== Segment start ==
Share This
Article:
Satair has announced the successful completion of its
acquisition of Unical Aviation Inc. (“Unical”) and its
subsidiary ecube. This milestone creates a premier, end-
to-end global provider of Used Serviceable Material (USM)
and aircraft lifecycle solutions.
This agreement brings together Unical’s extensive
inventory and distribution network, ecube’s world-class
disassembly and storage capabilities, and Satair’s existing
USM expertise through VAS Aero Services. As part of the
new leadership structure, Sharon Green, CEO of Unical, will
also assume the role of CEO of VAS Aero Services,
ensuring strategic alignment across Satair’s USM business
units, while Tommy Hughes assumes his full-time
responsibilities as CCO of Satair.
== Segment end ==
_Task details_: The whole listing needs repeating. Match each line exactly.

_Response area_:
Share This
Article:
Satair has announced the successful completion of its
acquisition of Unical Aviation Inc. (“Unical”) and its
subsidiary ecube. This milestone creates a premier, end-
to-end global provider of Used Serviceable Material (USM)
and aircraft lifecycle solutions.
This agreement brings together Unical’s extensive
inventory and distribution network, ecube’s world-class
disassembly and storage capabilities, and Satair’s existing
USM expertise through VAS Aero Services. As part of the
new leadership structure, Sharon Green, CEO of Unical, will
also assume the role of CEO of VAS Aero Services,
ensuring strategic alignment across Satair’s USM business
units, while Tommy Hughes assumes his full-time
responsibilities as CCO of Satair.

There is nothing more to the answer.